WHAT TO WORK ON: Output every line of the following rows verbatim, in the original order.

TASK DATA:
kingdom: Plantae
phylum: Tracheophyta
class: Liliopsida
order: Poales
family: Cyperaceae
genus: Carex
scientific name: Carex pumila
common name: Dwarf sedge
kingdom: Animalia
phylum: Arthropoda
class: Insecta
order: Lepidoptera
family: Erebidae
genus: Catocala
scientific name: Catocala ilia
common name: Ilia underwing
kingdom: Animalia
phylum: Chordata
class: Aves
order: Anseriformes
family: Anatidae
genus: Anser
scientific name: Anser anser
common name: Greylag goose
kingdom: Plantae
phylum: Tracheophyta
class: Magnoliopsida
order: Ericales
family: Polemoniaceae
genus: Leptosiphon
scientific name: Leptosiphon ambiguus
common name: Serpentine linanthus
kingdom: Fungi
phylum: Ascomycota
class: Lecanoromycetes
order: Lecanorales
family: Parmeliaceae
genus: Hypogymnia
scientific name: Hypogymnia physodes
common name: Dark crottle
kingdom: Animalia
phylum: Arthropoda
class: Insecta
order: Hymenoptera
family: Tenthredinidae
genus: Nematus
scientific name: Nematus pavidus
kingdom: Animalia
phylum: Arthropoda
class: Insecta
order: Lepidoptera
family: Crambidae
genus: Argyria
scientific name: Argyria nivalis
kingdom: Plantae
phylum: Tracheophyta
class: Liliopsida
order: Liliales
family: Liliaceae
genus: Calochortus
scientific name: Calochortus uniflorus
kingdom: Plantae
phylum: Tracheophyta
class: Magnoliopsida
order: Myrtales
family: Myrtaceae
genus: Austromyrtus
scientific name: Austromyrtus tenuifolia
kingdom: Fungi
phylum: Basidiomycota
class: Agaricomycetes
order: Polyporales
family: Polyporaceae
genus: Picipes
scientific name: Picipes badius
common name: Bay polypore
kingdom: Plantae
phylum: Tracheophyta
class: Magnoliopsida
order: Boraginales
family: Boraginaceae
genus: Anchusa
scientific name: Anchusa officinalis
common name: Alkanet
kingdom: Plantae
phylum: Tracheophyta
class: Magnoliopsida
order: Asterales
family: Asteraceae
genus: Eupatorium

RESULT FOR THIS TASK:
kingdom: Plantae
phylum: Tracheophyta
class: Liliopsida
order: Poales
family: Cyperaceae
genus: Carex
scientific name: Carex pumila
common name: Dwarf sedge
kingdom: Animalia
phylum: Arthropoda
class: Insecta
order: Lepidoptera
family: Erebidae
genus: Catocala
scientific name: Catocala ilia
common name: Ilia underwing
kingdom: Animalia
phylum: Chordata
class: Aves
order: Anseriformes
family: Anatidae
genus: Anser
scientific name: Anser anser
common name: Greylag goose
kingdom: Plantae
phylum: Tracheophyta
class: Magnoliopsida
order: Ericales
family: Polemoniaceae
genus: Leptosiphon
scientific name: Leptosiphon ambiguus
common name: Serpentine linanthus
kingdom: Fungi
phylum: Ascomycota
class: Lecanoromycetes
order: Lecanorales
family: Parmeliaceae
genus: Hypogymnia
scientific name: Hypogymnia physodes
common name: Dark crottle
kingdom: Animalia
phylum: Arthropoda
class: Insecta
order: Hymenoptera
family: Tenthredinidae
genus: Nematus
scientific name: Nematus pavidus
kingdom: Animalia
phylum: Arthropoda
class: Insecta
order: Lepidoptera
family: Crambidae
genus: Argyria
scientific name: Argyria nivalis
kingdom: Plantae
phylum: Tracheophyta
class: Liliopsida
order: Liliales
family: Liliaceae
genus: Calochortus
scientific name: Calochortus uniflorus
kingdom: Plantae
phylum: Tracheophyta
class: Magnoliopsida
order: Myrtales
family: Myrtaceae
genus: Austromyrtus
scientific name: Austromyrtus tenuifolia
kingdom: Fungi
phylum: Basidiomycota
class: Agaricomycetes
order: Polyporales
family: Polyporaceae
genus: Picipes
scientific name: Picipes badius
common name: Bay polypore
kingdom: Plantae
phylum: Tracheophyta
class: Magnoliopsida
order: Boraginales
family: Boraginaceae
genus: Anchusa
scientific name: Anchusa officinalis
common name: Alkanet
kingdom: Plantae
phylum: Tracheophyta
class: Magnoliopsida
order: Asterales
family: Asteraceae
genus: Eupatorium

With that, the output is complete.